Yang Mukun menjawab sambil mengangkat bahu, "Mesum? Ayolah, aku sepupu Rourou!"

__ADS_1


"Yang Mukun!" Xiao Sa marah. "Apakah ada sepupu yang akan melihat adik sepupunya sepertimu? Sebaiknya kamu berhati-hati. Jika kakakku memberitahu ibuku bahwa kamu melecehkannya, kamu akan habis!"


Tang Xi tidak tahan lagi. Dia mengangkat tangannya dan berkata, "Ini adalah pendapat pribadi saudara-saudaraku, yang tidak dapat mewakiliku. Jangan dengarkan mereka."


He Wanzhou tersenyum dan menatap Tang Xi dengan cara yang menawan, "Ternyata Sister Rourou dapat berbicara. Baru saja saudara-saudaramu terus berbicara untukmu. Aku hampir mengira kamu tidak dapat berbicara."


Tang Xi tersenyum, "Saudara He, kamu benar-benar lucu."


"Kau tahu aku," kata He Wanzhou sambil mengedipkan mata pada Tang Xi, lalu melanjutkan, "kebanyakan orang tidak bisa mengerti humorku, terutama laki-laki. Aku benar-benar tidak tahu apa yang salah dengannya. Aku hanya memintanya untuk mencari ikan lain di laut, dan dia belum berbicara denganku sampai sekarang. Bukankah itu keterlaluan?!"


Xiao Jing mendengus, "Dia tidak ada di sini. Jangan bicara buruk tentang dia di belakang!"

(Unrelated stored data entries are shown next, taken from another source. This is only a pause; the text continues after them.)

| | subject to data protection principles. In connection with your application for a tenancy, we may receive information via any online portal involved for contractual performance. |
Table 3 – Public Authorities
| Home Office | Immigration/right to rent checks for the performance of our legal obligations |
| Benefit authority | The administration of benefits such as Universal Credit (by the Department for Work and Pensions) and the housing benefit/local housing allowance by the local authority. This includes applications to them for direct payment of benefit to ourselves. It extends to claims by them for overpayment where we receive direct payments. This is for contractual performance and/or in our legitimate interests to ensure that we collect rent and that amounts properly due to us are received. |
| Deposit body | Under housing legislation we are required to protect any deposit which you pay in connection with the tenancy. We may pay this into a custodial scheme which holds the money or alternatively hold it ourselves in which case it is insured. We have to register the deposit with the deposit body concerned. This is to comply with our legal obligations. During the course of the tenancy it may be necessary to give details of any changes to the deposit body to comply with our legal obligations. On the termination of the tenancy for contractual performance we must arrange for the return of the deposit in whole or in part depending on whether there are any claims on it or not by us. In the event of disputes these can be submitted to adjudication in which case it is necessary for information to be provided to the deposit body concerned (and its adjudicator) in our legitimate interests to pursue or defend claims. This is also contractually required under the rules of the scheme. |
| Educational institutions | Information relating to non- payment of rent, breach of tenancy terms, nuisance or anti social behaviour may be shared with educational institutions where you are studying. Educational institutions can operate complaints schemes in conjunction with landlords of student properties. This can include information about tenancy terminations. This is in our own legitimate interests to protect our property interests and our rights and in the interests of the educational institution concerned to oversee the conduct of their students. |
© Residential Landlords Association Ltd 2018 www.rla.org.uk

Tang Xi tertarik dan bertanya, "Saudara He, siapa yang kamu bicarakan?"


"Kamu mungkin belum mengenal orang itu. Biarkan aku memberitahumu ..."


"Nah, apakah saudara autismu akan datang malam ini?" Xiao Jing mendengus dan menyela He Wanzhou. Dia tidak ingin adiknya tahu banyak tentang kehidupan Qiao Liang. Dari apa yang dia ketahui tentang Qiao Liang, adiknya akan terluka jika dia jatuh cinta pada Qiao Liang.


Dia terlihat sangat aneh ketika mendengar He Wanzhou menyebut Qiao Liang. "Jangan panggil adikku seperti itu!" Mendengar dia menertawakan adiknya, He Wanzhou segera membelanya. "Adikku hanya ingin menjaga integritas moralnya. Kamu pikir semua orang sama bejatnya denganmu?!"


"Apakah kamu tidak berbicara tentang dirimu sendiri?" Xiao Jing mendengus dan kemudian berkata, "Dia ada di perusahaan atau di rumah dan tidak pernah keluar untuk hang out. Aku tidak mengenalinya ketika dia bertemu kita tempo hari. Hari ini, jika dia tidak memanggilku, aku tidak akan tahu dia adalah putra kedua yang terkenal dari Keluarga He!"

__ADS_1


"Dia memanggilmu?" He Wanzhou bertanya dengan alis terangkat. "Kenapa?"